God of Gamblers (1989): Chow Yun-Fat is wonderful as the uber-suave God of Gamblers who, courtesy of that legendary narrative device Bump On The Head, loses his memory and reverts to the mentality of a giddy 12-year-old. He’s picked up by a group of hard-luck riffraff who parade him around town as, in the words of the Netflix disc sleeve, the “Retarded God of Gamblers.” Obviously, hilarity ensues. In addition, the subtitles are a brilliant experiment in surreality.
Stage Door (1937): Um, Katharine Hepburn, Ginger Rogers, and Lucille Ball all in the same film. Enough said, really. I laughed, I cried (well, no, I didn’t actually cry), and I realized Meg Ryan learned everything she knows from Ms. Ginger playing drunk. A new favorite.
Grand Hotel (1932): Again, the ensemble cast makes watching this movie a no-brainer—Greta Garbo as a weird Russian ballerina, Joan Crawford as a sexy but kind stenographer, John Barrymore as a hotel thief with a heart of gold, and Lionel Barrymore as a broken-down factory bookkeeper with some terminal disease drinking himself to death in style at the eponymous Grand Hotel of Weimar Berlin. Everyone is magnificent.
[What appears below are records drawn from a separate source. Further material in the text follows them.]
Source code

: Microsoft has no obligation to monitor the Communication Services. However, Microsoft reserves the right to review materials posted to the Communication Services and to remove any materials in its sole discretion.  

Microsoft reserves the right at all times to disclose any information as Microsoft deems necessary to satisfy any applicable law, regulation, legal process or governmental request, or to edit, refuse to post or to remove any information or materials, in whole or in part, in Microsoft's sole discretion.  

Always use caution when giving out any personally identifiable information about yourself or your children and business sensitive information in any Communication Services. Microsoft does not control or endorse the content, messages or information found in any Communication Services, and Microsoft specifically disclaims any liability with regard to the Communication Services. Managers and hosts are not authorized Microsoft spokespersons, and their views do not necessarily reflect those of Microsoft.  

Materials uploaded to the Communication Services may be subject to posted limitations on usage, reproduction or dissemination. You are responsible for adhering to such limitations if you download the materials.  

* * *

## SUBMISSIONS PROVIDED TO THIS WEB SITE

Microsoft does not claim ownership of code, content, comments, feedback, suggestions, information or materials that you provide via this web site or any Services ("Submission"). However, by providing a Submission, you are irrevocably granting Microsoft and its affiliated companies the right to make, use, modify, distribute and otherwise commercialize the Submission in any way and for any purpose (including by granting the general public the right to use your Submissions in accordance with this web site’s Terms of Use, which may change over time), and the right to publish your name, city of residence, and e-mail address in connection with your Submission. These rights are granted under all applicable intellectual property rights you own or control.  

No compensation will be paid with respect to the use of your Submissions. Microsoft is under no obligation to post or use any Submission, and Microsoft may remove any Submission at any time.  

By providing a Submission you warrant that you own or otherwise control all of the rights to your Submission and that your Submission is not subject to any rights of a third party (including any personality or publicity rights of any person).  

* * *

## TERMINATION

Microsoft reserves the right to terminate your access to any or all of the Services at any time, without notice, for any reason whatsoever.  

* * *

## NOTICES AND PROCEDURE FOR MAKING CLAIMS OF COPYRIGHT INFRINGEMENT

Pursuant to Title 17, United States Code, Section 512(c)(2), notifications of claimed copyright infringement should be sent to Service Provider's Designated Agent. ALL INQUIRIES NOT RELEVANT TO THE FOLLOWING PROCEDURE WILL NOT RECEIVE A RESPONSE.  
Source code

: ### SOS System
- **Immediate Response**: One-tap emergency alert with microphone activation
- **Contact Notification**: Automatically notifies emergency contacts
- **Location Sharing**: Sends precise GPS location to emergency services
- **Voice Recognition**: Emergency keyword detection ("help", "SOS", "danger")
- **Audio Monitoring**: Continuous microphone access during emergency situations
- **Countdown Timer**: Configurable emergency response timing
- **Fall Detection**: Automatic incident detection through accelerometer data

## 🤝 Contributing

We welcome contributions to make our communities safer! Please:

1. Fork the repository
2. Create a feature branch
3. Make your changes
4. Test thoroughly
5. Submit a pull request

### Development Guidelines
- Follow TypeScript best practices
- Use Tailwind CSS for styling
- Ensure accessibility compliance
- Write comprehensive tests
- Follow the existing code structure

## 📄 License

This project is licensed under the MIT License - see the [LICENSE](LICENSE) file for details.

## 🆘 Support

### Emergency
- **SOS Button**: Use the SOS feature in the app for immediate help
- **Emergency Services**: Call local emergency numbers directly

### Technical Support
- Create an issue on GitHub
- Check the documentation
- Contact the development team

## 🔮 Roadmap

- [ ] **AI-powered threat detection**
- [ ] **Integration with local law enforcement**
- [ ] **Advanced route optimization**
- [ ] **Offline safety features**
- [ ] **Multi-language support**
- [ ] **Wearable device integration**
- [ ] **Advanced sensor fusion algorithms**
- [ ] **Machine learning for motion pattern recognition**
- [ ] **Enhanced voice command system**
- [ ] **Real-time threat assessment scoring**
Joan Crawford bears an uncanny resemblance to Gillian Anderson. Lionel Barrymore broke my heart. And Garbo is Garbo. Also, there’s a great behind-the-scenes special feature on the DVD about how Garbo and John Barrymore, after a briefly chilly introduction on the first day of shooting, couldn’t stop making out with each other in between takes. Classic.
Okay, I’d better pull out a book before truant officer Z catches me. And my coffee’s gone.